Wim and Ujike both admit that medical doctors are also under pressure from working overnight and having people’s lives in their hands. However, they think the biggest problem for nurses is that they tend to be required to do a wide range of tasks, as the scope of their duties is pretty vague.

“Besides responding to nurse calls and doing as instructed by doctors, they are often asked by patients to change their bedsheets or accompany them to the restroom. Things that even people without a nursing license can do,” Ujike explains.

Wim also notes that Japan’s “customer-first” practice is pressuring nurses to offer excessive services to patients.

“Harassment by patients against nurses is becoming a major problem,” she says, stressing the need to draw a clear line between what nurses are supposed to do and what they aren’t. “I hope there will be more task shifting.”

A Chance for Change

Heavy burdens on healthcare workers have come under the spotlight amid the coronavirus pandemic. Wim welcomes recent government moves to improve their working conditions, including a phased pay raise for nurses.

“Some nurses are voicing their hopes for a bigger pay raise. I think it’s good that people from outside the industry are paying attention to problems we face,” she says.

Plusbase is currently testing Nurse-be with individual nurses. By the end of the year, they’ll offer it to medical institutions to use as an Employee Assistance Program (EAP). In the long run, Wim and Ujike want to develop similar services for workers outside the medical industry.

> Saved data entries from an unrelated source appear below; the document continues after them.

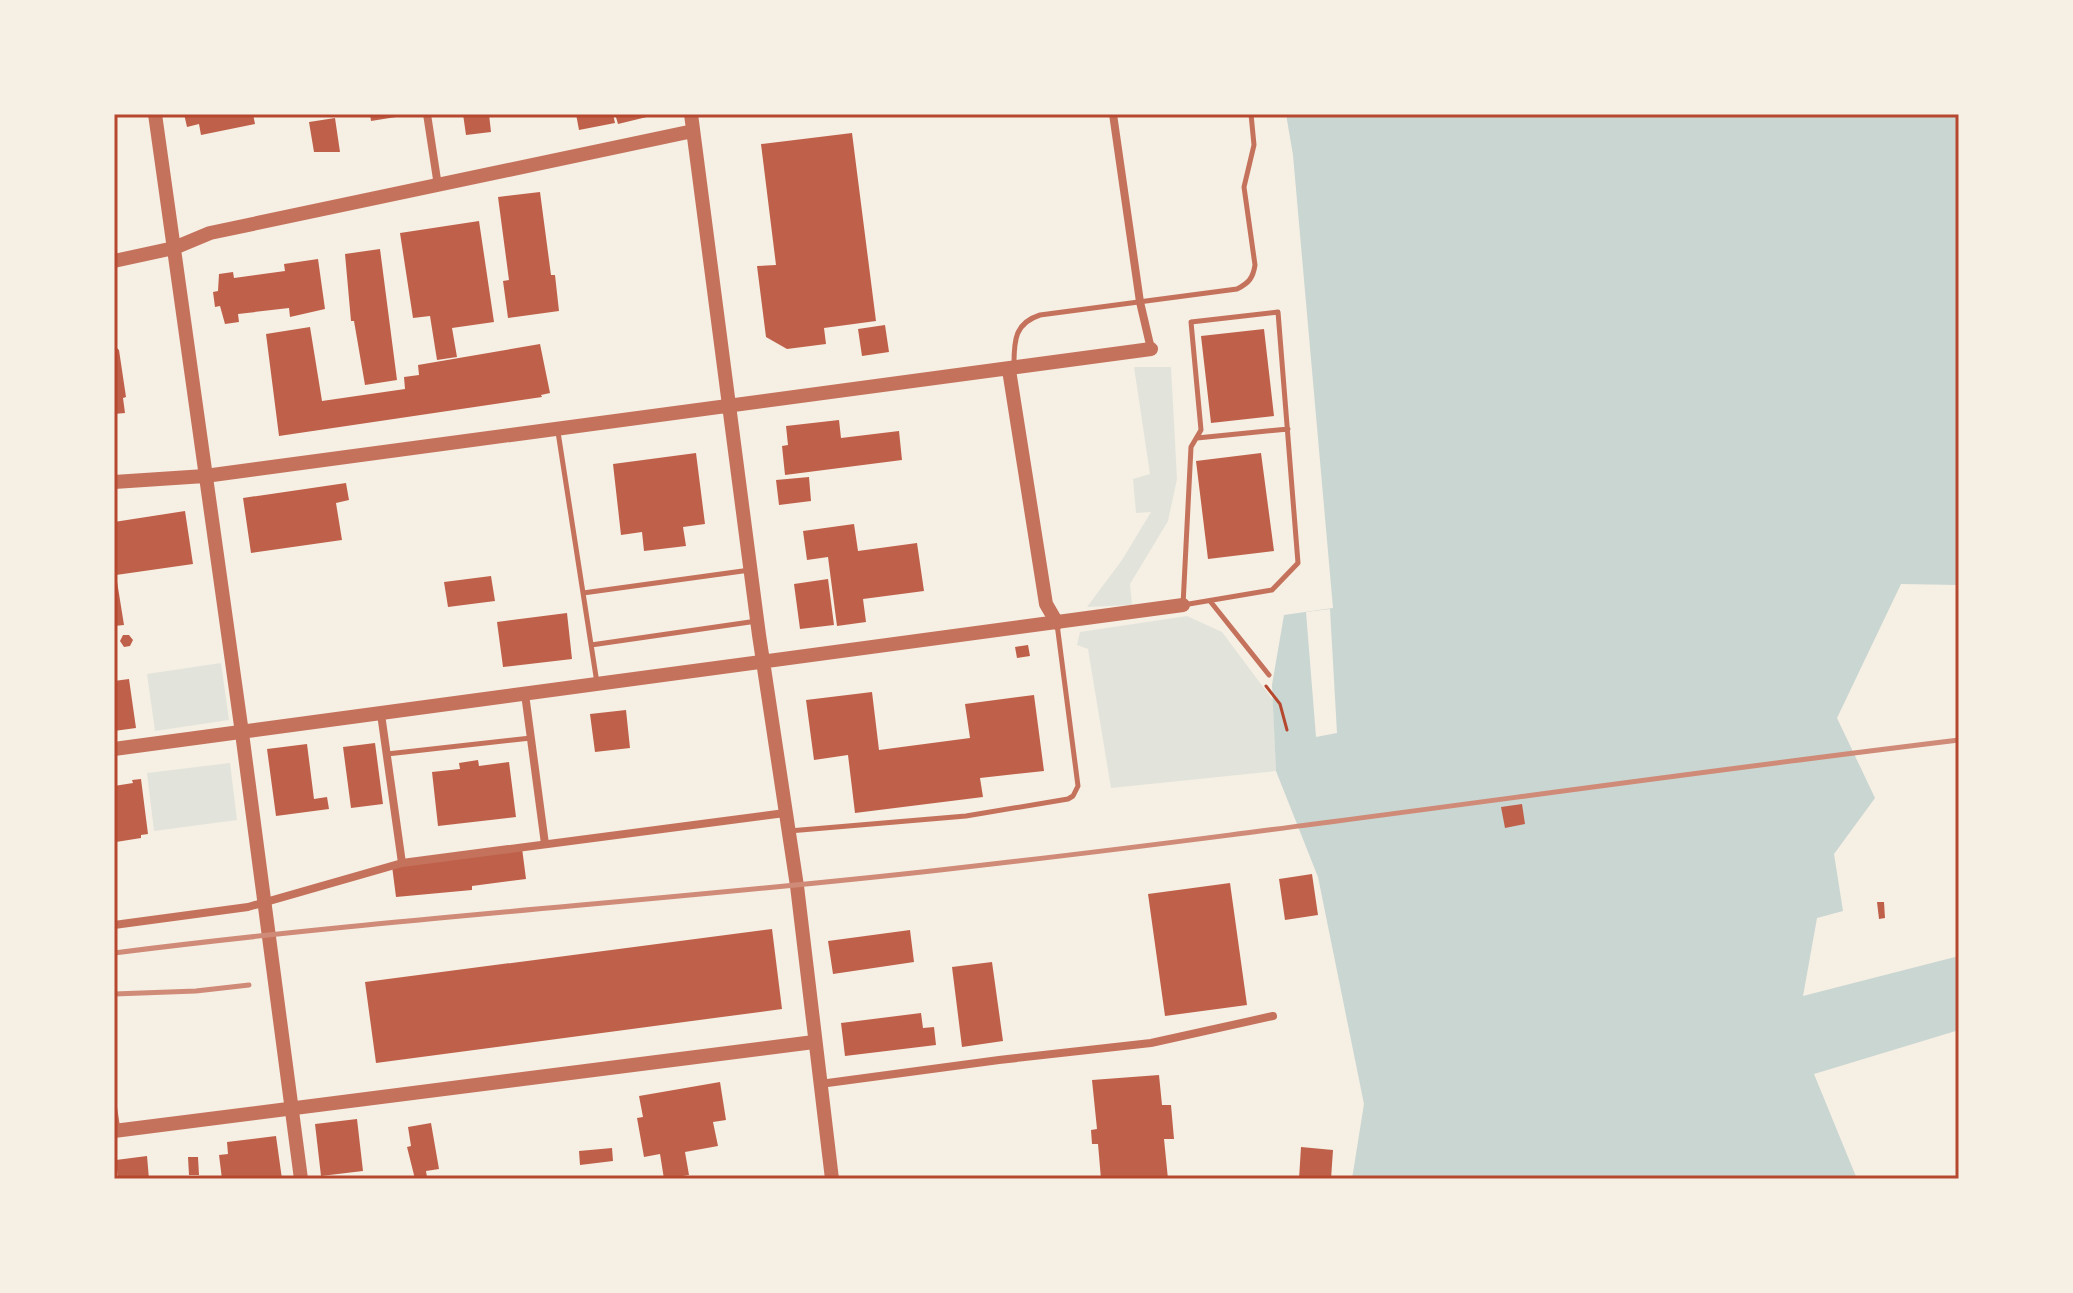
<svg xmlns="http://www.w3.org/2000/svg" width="2073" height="1293" font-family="Signika,sans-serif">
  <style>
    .green { fill: #e2e4dc }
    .water { fill: #c9d6d2 }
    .pier { fill: #f6efe4 }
    .building { fill: #bf614a }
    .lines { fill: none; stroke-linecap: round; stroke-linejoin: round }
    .path { stroke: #b5482f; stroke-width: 3 }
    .service { stroke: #c5725c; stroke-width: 5 }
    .minor { stroke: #c5725c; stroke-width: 8 }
    .tertiary { stroke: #c5725c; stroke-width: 14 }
    .rail { stroke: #cf8b77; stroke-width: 5 }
    .neatline { fill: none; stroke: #b5482f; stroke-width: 3 }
  </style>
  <rect width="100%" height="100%" fill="#f6efe4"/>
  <path class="green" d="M1134,367H1171L1177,479L1168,521L1130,584L1132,605L1087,607L1122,560L1151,512L1136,513L1133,479L1150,474Z
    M1187,616L1222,632L1273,700L1276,771L1111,788L1088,649L1077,645L1080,632Z
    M221,663L229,720L155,731L147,674Z
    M230,763L237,820L154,831L147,773Z"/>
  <path class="water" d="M1286,114H1959V585L1901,584L1837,718L1875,798L1834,854L1843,911L1817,918L1803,996L1959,956V1030L1814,1074L1857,1179H1352L1364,1104L1318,877L1276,771L1272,685L1284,615L1333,608L1293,155Z"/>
  <path class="pier" d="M1330,609L1337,733L1316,737L1306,612Z"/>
  <path class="building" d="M184,114H253L255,124L201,135L199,124L187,127Z
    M370,114H395L396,117L371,121Z
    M463,114H489L491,132L466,135Z
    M576,114H613L615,123L579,130Z
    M615,114H655V115L618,124Z
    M335,118L340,152H314L309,122Z
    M852,133L876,321L824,328L826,344L787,349L766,337L757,266L776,265L761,144Z
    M540,192L551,275H555L559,311L508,318L503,281L509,280L498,197Z
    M479,221L494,322L452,328L457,357L437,360L430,316L413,318L400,233Z
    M380,249L397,380L365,385L354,321H351L345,254Z
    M318,259L325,309L290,317L289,308L238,314L239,322L225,324L220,306L215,307L213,292L218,291L219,274L233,272L234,278L285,271L284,264Z
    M885,325L889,352L862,356L858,329Z
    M310,327L322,401L405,389L404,377L419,375L418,365L540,344L550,393L541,395L542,397L279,436L266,334Z
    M1264,329L1274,416L1211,423L1201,336Z
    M114,345L119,350L126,397L123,398L125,413L114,414Z
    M839,420L841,438L899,431L902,460L785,475L782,446L788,445L786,426Z
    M696,453L705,524L683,527L686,546L644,551L642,532L621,535L613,464Z
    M1261,453L1274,551L1208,559L1196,461Z
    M809,477L811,501L779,505L776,480Z
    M346,483L349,500L336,503L342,540L251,553L243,498Z
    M185,511L193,564L116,575L124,625L114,626V522Z
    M854,524L858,551L917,543L924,591L863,599L866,622L837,626L828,557L807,560L803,531Z
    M491,576L495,601L448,607L444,582Z
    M828,579L834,625L800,629L794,584Z
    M567,613L572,659L503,667L497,622Z
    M123,635H129L133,640L130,646L124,647L120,641Z
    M1028,645L1030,656L1017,658L1015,647Z
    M129,679L136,728L114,731V681Z
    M872,692L879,750L970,738L965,704L1034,695L1044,771L980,778L983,797L855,813L848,755L814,760L806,700Z
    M626,710L630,748L595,752L590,714Z
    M375,743L383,804L351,808L343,747Z
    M307,744L314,799L327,797L329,809L276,816L267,749Z
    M478,760L479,766L509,762L516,817L438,826L432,772L460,769L459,763Z
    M141,779L148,834L141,835V838L116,842L114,786L133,783L132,780Z
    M1522,804L1525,824L1505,828L1501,807Z
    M522,848L526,879L472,886V890L396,897L392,866Z
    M1312,874L1318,915L1285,920L1279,879Z
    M1230,883L1247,1005L1165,1016L1148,894Z
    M1877,902H1884L1885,918L1879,919Z
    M772,929L782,1009L376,1063L365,982Z
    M910,930L914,962L833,974L828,941Z
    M992,962L1003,1041L962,1047L952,967Z
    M921,1013L923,1028L934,1027L936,1045L845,1056L841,1023Z
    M1159,1075L1162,1105H1171L1174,1139H1164L1168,1179H1101L1098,1144H1092L1091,1130L1097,1129L1092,1080Z
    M720,1082L726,1120L713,1122L718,1146L685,1152L689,1175L664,1179L660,1154L644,1157L637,1118L643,1117L639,1096Z
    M357,1119L363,1171L321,1176L315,1124Z
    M431,1123L439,1169L426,1171L427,1177L415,1179L407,1147L411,1146L408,1127Z
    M276,1136L282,1179H222L219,1155L228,1154L227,1142Z
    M1301,1147L1333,1150L1331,1179H1299Z
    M612,1148L613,1161L580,1165L579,1151Z
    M147,1156L149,1179H118L116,1160Z
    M188,1157H198L199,1175H189Z"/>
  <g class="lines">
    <path class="path" d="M1266,686L1280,704L1287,730"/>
    <path class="service" d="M1278,312L1298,563L1272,590L1183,605L1191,447L1201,430L1191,322Z
      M1014,364C1014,340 1015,323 1040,315L1237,289C1249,283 1253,278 1255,265L1244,187L1254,145L1251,114
      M558,432L597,683
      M1197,438L1288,429
      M583,593L750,570
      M1210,601L1269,675
      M591,645L757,621
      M387,754L531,738
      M789,831L966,816L1068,799L1073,796L1078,786L1057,624
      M114,1104L118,1130"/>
    <path class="minor" d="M427,114L438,186
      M1113,114L1140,302L1151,349
      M525,694L545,844
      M381,714L402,863
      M114,925L248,907L402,863L785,813
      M820,1084L999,1060L1151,1043L1273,1016"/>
    <path class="tertiary" d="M155,114L242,733L301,1179
      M691,114L759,635L797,886L832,1179
      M114,261L174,248L210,233L693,131
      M1009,370L1046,604L1057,623
      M114,482L205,476L1151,349
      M114,749L1183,605
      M114,1131L814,1042"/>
    <path class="rail" d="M114,953C389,918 665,901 940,870C1281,832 1619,781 1959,740
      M114,994L196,991L249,985"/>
  </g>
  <rect width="2073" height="1293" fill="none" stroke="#f6efe4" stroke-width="232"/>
  <rect x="116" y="116" width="1841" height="1061" class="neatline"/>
</svg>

The World Health Organization (WHO) defines health as “a state of complete physical, mental and social well-being.” Of these three, Wim feels initiatives to protect people’s mental health are weak in Japan. Especially compared to Sri Lanka, where her parents were born and there’s a practice of preventive medicine.

“Nurses work in the closest proximity to patients and they are the biggest in number at hospitals,” says Wim. “If nurses can work happily, it will enhance the quality of the country’s medical services as a whole.”